Note the following characteristics of the analysis, and ways you can modify them if you want:

The total sample sizes are rounded up to multiples of the weight sums (2 for the 1:1 design, 3 for the 1:2 design, and 4 for the 1:3 design) to ensure that each group size is an integer. To request raw fractional sample size solutions, use the NFRACTIONAL option.
Only the group weight that varies (the one for group 2) is displayed as an output column, while the weight for group 1 appears in the “Fixed Scenario Elements” table. To display the group weights together in output columns, use the matched version of the value list rather than the crossed version.
If you can specify only differences between group means (instead of their individual values), or if you want to display the mean differences instead of the individual means, use the MEANDIFF= option instead of the GROUPMEANS= option.

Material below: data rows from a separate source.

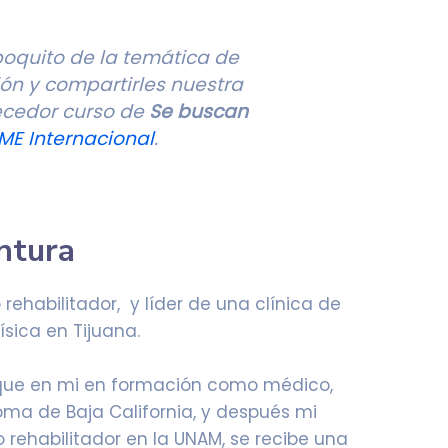
poquito de la temática de
ción y compartirles nuestra
uecedor curso de
Se buscan
ME Internacional
.
entura
 rehabilitador, y líder de una clínica de
física en Tijuana.
 que en mi en formación como médico,
oma de Baja California, y después mi
ehabilitador en la UNAM, se recibe una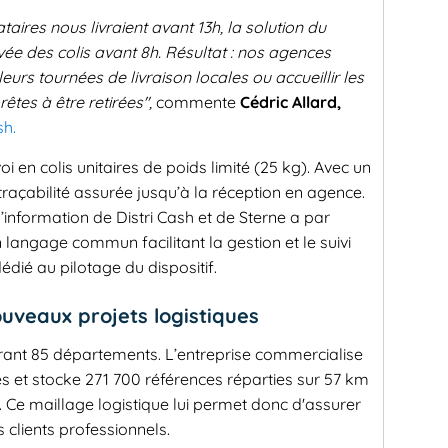
aires nous livraient avant 13h, la solution du
vée des colis avant 8h. Résultat : nos agences
rs tournées de livraison locales ou accueillir les
rêtes à être retirées",
commente
Cédric Allard,
sh.
 en colis unitaires de poids limité (25 kg). Avec un
 traçabilité assurée jusqu’à la réception en agence.
’information de Distri Cash et de Sterne a par
 langage commun facilitant la gestion et le suivi
dédié au pilotage du dispositif.
uveaux projets logistiques
vrant 85 départements. L’entreprise commercialise
es et stocke 271 700 références réparties sur 57 km
Ce maillage logistique lui permet donc d'assurer
s clients professionnels.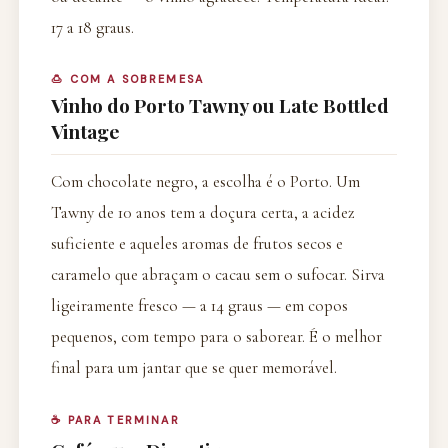
17 a 18 graus.
🍮 COM A SOBREMESA
Vinho do Porto Tawny ou Late Bottled
Vintage
Com chocolate negro, a escolha é o Porto. Um
Tawny de 10 anos tem a doçura certa, a acidez
suficiente e aqueles aromas de frutos secos e
caramelo que abraçam o cacau sem o sufocar. Sirva
ligeiramente fresco — a 14 graus — em copos
pequenos, com tempo para o saborear. É o melhor
final para um jantar que se quer memorável.
☕ PARA TERMINAR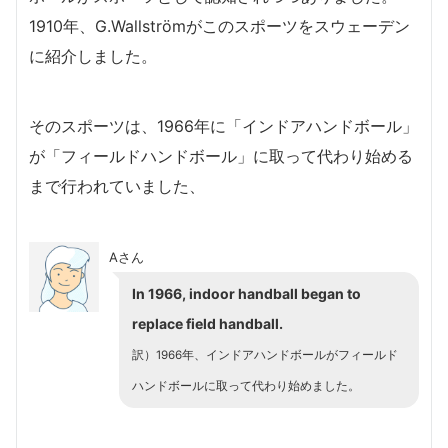
1910年、G.Wallströmがこのスポーツをスウェーデン
に紹介しました。
そのスポーツは、1966年に「インドアハンドボール」
が「フィールドハンドボール」に取って代わり始める
まで行われていました、
Aさん
In 1966, indoor handball began to
replace field handball.
訳）1966年、インドアハンドボールがフィールド
ハンドボールに取って代わり始めました。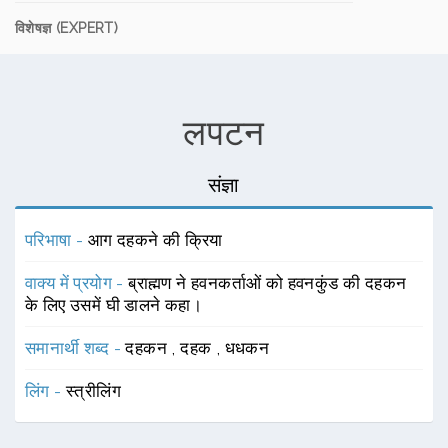
विशेषज्ञ (EXPERT)
लपटन
संज्ञा
परिभाषा -
आग दहकने की क्रिया
वाक्य में प्रयोग -
ब्राह्मण ने हवनकर्ताओं को हवनकुंड की दहकन
के लिए उसमें घी डालने कहा।
समानार्थी शब्द -
दहकन
,
दहक
,
धधकन
लिंग -
स्त्रीलिंग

The following statements implement all of these modifications:

proc power;
   twosamplemeans
      nfractional
      meandiff     = 1 to 2 by 0.5
      stddev       = 1.2 1.7
      groupweights = (1 1) (1 2) (1 3)
      power        = 0.9
      ntotal       = .;
run;

Figure 75.5 shows the new results.

Figure 75.5: Sample Size Analysis for Two-Sample t Test Using Mean Differences

The POWER Procedure

Two-Sample t Test for Mean Difference

Fixed Scenario Elements
Distribution	Normal
Method	Exact
Nominal Power	0.9
Number of Sides	2
Null Difference	0
Alpha	0.05

Computed Ceiling N Total
Index	Mean Diff	Std Dev	Weight1	Weight2	Fractional N Total	Actual Power	Ceiling N Total
1	1.0	1.2	1	1	62.507429	0.902	63
2	1.0	1.2	1	2	70.065711	0.904	71
3	1.0	1.2	1	3	82.665772	0.901	83
4	1.0	1.7	1	1	123.418482	0.901	124
5	1.0	1.7	1	2	138.598159	0.901	139
6	1.0	1.7	1	3	163.899094	0.900	164
7	1.5	1.2	1	1	28.961958	0.900	29
8	1.5	1.2	1	2	32.308867	0.906	33
9	1.5	1.2	1	3	37.893351	0.901	38
10	1.5	1.7	1	1	55.977156	0.900	56
11	1.5	1.7	1	2	62.717357	0.901	63
12	1.5	1.7	1	3	73.954291	0.900	74
13	2.0	1.2	1	1	17.298518	0.913	18
14	2.0	1.2	1	2	19.163836	0.913	20
15	2.0	1.2	1	3	22.282926	0.910	23
16	2.0	1.7	1	1	32.413512	0.905	33
17	2.0	1.7	1	2	36.195531	0.907	37
18	2.0	1.7	1	3	42.504535	0.903	43

Note that the Nominal Power of 0.9 applies to the raw computed sample size (Fractional N Total), and the Actual Power column applies to the rounded sample size (Ceiling N Total). Some of the adjusted sample sizes in Figure 75.5 are lower than those in Figure 75.4 because underlying group sample sizes are allowed to be fractional (for example, the first Ceiling N Total of 63 corresponding to equal group sizes of 31.5).